- Al-Qa’ida in the Arabian Peninsula (AQAP) is an Islamist extremist organization based in Yemen. It is al-Qa’ida’s most active global affiliate.
- Three separate AQAP plots to blow up airliners over the United States failed in 2009, 2010, and 2012. The chief architect of these plans, bomb-maker Ibrahim al-Asiri, remains in Yemen. Asiri has trained other AQAP operatives to build new non-metallic explosives that can evade airport security detection.
- The deaths of AQAP leader Nasir al-Wahishi and other commanders have not affected AQAP’s operational tempo. Its current chief, Qasim al-Rimi, continues to direct attacks against the Iranian-backed Shia Huthis, and AQAP has acquired new weaponry and support from sympathetic Sunni tribes across Yemen.
Threat to New Jersey: Moderate
AQAP has demonstrated the intent and capability to act outside its primary area of operations in Yemen and has attempted to strike the United States on three occasions since 2009. AQAP continues to hone media outreach efforts and propaganda through its online English-language magazine, Inspire, publishing its 17th issue in August 2017, which focused on train derailments.

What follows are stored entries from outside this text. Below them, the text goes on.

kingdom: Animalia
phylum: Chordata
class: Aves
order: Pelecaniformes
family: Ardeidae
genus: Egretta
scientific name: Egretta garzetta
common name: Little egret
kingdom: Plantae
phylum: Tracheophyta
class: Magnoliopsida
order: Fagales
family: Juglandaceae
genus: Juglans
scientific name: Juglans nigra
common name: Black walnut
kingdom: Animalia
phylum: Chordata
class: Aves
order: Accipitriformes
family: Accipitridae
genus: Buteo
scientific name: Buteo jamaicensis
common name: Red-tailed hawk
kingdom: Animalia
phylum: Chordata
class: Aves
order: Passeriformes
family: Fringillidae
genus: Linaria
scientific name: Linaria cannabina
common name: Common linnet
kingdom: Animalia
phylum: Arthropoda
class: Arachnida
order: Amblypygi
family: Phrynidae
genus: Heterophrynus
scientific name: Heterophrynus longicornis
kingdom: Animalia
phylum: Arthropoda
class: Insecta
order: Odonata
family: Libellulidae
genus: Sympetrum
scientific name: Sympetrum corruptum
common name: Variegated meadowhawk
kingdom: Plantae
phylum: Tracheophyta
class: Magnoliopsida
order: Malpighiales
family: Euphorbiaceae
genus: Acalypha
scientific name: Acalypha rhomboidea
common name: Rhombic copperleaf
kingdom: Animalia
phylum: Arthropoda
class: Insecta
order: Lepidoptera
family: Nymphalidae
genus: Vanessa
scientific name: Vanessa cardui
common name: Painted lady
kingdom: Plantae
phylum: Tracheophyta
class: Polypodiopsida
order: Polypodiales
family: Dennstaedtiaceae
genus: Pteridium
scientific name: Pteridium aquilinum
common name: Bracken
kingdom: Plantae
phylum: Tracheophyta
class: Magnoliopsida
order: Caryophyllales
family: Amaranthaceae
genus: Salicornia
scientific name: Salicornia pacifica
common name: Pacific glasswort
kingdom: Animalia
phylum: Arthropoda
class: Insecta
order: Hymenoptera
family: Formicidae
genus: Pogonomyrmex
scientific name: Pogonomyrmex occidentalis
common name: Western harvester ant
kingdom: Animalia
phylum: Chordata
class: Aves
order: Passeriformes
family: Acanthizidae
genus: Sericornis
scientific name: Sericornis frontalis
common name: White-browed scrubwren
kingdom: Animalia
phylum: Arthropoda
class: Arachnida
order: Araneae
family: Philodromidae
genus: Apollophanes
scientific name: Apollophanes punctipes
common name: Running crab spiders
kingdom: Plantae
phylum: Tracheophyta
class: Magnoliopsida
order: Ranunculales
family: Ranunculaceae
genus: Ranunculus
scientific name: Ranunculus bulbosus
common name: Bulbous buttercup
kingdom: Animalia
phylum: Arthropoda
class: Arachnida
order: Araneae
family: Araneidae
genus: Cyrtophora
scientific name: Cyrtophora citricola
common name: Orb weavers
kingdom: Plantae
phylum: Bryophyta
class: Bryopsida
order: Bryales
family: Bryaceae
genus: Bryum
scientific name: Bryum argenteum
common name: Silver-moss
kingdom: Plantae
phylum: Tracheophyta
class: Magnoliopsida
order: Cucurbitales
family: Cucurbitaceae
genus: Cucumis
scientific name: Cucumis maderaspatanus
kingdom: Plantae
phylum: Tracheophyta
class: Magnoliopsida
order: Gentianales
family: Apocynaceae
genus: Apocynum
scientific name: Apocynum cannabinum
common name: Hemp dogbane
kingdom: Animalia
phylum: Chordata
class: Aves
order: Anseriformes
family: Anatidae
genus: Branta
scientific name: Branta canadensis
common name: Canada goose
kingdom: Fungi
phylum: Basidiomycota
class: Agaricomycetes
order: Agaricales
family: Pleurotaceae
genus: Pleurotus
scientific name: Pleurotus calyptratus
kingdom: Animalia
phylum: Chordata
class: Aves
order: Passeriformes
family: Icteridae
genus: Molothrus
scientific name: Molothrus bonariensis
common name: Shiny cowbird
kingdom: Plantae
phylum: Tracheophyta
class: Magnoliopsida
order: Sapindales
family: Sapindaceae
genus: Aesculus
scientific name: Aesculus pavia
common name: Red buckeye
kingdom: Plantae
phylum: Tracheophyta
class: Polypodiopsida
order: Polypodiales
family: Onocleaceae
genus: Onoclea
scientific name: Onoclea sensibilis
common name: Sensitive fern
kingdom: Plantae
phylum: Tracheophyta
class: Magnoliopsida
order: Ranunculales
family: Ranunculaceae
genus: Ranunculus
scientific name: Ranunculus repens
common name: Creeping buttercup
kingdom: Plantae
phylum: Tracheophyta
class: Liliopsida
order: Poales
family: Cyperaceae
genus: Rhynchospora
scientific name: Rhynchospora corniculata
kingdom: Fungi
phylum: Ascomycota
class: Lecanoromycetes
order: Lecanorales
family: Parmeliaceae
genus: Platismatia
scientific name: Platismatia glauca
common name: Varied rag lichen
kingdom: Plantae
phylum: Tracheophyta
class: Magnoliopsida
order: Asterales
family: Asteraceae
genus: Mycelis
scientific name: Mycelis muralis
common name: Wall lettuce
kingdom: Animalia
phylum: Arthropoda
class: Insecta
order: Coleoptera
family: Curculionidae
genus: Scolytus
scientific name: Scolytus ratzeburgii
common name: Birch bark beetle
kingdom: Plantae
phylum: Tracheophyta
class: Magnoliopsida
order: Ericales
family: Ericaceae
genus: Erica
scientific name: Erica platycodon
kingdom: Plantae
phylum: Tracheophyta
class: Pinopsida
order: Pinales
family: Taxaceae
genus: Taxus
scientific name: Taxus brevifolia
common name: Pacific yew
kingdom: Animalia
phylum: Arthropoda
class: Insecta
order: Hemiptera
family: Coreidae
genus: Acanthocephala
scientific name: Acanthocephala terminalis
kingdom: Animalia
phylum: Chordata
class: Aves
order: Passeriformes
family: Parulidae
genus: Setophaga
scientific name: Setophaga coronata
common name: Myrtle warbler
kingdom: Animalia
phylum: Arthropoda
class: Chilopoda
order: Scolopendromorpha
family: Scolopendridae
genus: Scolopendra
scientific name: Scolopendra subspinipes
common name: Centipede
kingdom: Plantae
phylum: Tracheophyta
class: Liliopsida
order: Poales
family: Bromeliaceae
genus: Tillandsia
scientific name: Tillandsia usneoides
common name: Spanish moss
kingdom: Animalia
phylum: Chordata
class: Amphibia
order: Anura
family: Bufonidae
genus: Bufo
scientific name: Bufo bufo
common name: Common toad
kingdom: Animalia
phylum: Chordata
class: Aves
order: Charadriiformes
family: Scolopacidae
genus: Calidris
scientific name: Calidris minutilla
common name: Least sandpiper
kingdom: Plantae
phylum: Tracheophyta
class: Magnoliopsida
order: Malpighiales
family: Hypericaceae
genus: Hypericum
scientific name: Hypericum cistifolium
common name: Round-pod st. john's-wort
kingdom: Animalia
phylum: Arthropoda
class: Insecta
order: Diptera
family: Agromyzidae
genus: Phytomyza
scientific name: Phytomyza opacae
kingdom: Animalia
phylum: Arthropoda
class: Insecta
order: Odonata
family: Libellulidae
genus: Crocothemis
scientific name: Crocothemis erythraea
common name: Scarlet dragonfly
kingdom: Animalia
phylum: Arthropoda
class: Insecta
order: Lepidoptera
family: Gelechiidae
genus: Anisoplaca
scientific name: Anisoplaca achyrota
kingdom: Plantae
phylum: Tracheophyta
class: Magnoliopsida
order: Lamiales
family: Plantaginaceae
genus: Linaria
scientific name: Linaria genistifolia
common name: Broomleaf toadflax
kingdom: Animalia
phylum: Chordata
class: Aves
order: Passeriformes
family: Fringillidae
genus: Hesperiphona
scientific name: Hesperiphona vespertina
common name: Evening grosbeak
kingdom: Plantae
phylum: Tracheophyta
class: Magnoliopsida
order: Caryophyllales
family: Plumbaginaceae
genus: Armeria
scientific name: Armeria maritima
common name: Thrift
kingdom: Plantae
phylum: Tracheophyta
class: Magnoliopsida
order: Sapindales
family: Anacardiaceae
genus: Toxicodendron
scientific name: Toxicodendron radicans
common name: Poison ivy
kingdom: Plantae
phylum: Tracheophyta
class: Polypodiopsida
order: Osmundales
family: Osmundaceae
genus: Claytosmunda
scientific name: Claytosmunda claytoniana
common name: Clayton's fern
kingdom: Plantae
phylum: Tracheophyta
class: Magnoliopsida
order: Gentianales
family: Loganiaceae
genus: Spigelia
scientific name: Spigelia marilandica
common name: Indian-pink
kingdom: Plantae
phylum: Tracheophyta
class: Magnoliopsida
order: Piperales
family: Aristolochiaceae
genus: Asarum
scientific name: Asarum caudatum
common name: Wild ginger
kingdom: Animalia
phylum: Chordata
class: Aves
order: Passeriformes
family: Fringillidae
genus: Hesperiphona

- In April 2017, AQAP released its fifth Inspire Guide—a series of shorter, tactical publications—highlighting the attacks on the British Parliament building in London and praising attacks on those affiliated with “the doomed American coalition.”
- AQAP continues to influence the global English-speaking jihadist community through its Inspire Guide and the first Inspire Address from al-Rimi, which allow the group to encourage and provide guidance for future operations.
United States Nexus
Messaging from deceased AQAP leader Anwar al-Aulaqi continues to resonate with jihadists. Since 2011, Aulaqi has been named in over 20 terrorism cases in the United States.
In January 2017, the 8-year-old daughter of US-born radical cleric Anwar al-Aulaqi was killed when US forces raided an AQAP-controlled area in a remote desert region of Yemen. AQAP has since leveraged this operation to spread anti-American rhetoric and motivate supporters in the West.
Aulaqi is credited with inspiring Dzhokhar and Tamerlan Tsarnaev, who killed three and wounded 264 at the Boston Marathon in April 2013, as well as Syed Farook and Tashfeen Malik, who killed 14 and wounded 22 in San Bernardino, California, in December 2015.
In March 2017, AQAP supporters recirculated an issue of Inspire, which focused on targeting US aviation and provided “field tactics,” such as the best place to detonate an explosive while on an airliner and instructions for assembling bombs capable of evading airport security measures.